Let me know if there are any problems in accessing the files or with this brief description of how to reproduce the problem.

diff --git a/StandardConfig/production/MarlinStdRecoMiniDST.xml b/StandardConfig/production/MarlinStdRecoMiniDST.xml
index a5098f2..32fc8c9 100644
--- a/StandardConfig/production/MarlinStdRecoMiniDST.xml
+++ b/StandardConfig/production/MarlinStdRecoMiniDST.xml
@@ -4,23 +4,23 @@
   <processor name="InitDD4hep"/>
   <!--processor name="FastJetOverlay"/>
   <processor name="ExpandJet"/-->
-  <processor name="Thrust"/>
+  <!--processor name="Thrust"/>
   <processor name="Sphere"/>
   <processor name="Fox"/>
   <processor name="IsolatedMuonTagging"/>
   <processor name="IsolatedElectronTagging"/>
   <processor name="IsolatedTauTagging"/>
-  <processor name="IsolatedPhotonTagging"/>
+  <processor name="IsolatedPhotonTagging"/-->
   <processor name="JC2FT"/>
   <processor name="EF2"/>
-  <processor name="JC3FT"/>
+  <!--processor name="JC3FT"/>
   <processor name="EF3"/>
   <processor name="JC4FT"/>
   <processor name="EF4"/>
   <processor name="JC5FT"/>
   <processor name="EF5"/>
   <processor name="JC6FT"/>
-  <processor name="EF6"/>
+  <processor name="EF6"/-->
   <if condition="${RundEdxCorrections}">
     <processor name="ComputeCorrectAngulardEdX"/>
     <processor name="LikelihoodPID"/>
@@ -255,7 +255,7 @@
   <parameter name="Algorithms" type="stringVec"> JetClustering JetVertexRefiner FlavorTag ReadMVA</parameter>

   <!-- general parameters -->
-  <parameter name="PFOCollection" type="string" value="PFOsminusphoton" /> <!-- input PFO collection -->
+  <parameter name="PFOCollection" type="string" value="PandoraPFOs" /> <!-- input PFO collection -->
   <parameter name="UseMCP" type="int" value="0" /> <!-- MC info not used -->
   <parameter name="MCPCollection" type="string" value="" /> <!-- not used -->
   <parameter name="MCPFORelation" type="string" value="" /> <!-- not used -->
ryonamin commented 3 years ago

@tmadlener Thank you for your input.

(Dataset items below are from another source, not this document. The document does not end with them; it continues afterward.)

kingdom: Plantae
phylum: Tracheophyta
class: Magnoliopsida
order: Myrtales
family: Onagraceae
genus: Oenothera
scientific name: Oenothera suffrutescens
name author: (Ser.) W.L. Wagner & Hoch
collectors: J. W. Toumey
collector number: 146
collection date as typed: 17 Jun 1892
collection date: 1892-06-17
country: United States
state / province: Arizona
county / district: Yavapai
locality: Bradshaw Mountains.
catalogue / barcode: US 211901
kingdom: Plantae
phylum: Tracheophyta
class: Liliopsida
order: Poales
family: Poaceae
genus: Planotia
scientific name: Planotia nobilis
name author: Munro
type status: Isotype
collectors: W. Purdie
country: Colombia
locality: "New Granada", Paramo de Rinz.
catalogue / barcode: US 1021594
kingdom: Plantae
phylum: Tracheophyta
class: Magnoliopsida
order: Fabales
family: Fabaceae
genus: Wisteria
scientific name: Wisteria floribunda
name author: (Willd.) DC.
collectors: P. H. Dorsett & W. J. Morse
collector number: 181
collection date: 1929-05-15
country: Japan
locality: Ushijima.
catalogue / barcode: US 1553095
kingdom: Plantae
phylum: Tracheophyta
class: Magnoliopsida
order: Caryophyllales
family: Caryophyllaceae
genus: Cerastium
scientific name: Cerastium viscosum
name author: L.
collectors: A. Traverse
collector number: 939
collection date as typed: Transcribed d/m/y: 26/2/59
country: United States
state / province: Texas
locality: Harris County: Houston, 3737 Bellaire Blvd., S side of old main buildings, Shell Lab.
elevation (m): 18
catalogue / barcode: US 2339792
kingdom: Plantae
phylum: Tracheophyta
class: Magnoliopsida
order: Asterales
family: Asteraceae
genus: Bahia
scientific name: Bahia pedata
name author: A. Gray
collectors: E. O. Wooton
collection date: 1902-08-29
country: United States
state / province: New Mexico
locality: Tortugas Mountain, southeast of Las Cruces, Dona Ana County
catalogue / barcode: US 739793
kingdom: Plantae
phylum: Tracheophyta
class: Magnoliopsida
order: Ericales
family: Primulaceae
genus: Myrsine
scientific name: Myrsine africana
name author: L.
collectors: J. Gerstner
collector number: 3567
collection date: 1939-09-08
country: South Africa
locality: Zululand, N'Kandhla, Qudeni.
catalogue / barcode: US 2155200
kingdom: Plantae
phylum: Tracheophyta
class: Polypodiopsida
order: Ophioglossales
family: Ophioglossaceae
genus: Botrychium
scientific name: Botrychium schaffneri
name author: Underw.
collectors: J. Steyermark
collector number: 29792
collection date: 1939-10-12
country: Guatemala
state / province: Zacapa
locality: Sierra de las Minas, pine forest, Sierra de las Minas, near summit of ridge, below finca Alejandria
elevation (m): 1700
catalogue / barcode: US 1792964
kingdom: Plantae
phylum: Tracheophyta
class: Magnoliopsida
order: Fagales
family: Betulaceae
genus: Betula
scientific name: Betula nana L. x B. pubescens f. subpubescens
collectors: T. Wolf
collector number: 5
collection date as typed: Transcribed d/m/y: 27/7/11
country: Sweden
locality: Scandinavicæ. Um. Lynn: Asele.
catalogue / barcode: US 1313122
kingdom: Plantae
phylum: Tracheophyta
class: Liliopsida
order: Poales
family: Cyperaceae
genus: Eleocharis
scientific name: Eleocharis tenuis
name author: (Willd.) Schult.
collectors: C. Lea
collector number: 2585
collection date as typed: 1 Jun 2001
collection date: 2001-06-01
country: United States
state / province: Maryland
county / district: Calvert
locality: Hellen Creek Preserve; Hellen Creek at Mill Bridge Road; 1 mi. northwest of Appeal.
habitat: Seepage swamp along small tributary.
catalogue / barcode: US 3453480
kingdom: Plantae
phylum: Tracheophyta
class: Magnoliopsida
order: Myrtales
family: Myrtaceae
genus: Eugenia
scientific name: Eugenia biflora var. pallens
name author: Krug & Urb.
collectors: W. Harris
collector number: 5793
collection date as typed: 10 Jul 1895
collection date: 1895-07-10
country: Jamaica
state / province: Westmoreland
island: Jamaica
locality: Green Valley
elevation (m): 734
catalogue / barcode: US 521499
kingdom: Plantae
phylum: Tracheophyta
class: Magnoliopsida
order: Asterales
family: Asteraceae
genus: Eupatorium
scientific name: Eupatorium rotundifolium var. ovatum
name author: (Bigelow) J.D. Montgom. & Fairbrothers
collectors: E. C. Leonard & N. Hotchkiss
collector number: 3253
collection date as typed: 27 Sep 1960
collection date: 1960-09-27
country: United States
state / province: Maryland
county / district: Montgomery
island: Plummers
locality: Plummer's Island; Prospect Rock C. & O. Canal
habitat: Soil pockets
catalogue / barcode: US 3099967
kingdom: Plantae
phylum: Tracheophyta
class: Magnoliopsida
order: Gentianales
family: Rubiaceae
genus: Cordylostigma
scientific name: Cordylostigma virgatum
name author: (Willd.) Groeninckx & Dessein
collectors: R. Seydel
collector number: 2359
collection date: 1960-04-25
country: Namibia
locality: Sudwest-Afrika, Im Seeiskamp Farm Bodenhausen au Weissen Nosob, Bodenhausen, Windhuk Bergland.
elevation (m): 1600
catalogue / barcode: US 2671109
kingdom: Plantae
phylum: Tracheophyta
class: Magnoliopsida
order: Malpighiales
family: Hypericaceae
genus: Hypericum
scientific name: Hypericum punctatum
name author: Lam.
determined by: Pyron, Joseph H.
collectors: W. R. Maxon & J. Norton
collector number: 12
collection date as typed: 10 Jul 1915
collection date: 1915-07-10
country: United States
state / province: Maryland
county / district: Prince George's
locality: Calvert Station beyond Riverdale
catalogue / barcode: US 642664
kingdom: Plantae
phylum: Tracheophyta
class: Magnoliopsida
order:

I was able to reproduce the problem. I found that LCFIPlus tried to access the null pointer for primary vertex when no primary vertex was found. So I have made a pull request to make a "practical" or "virtual" vertex that is defined as (0.,0.,0.) with error (0.,0., beam spot size in z) in such special cases.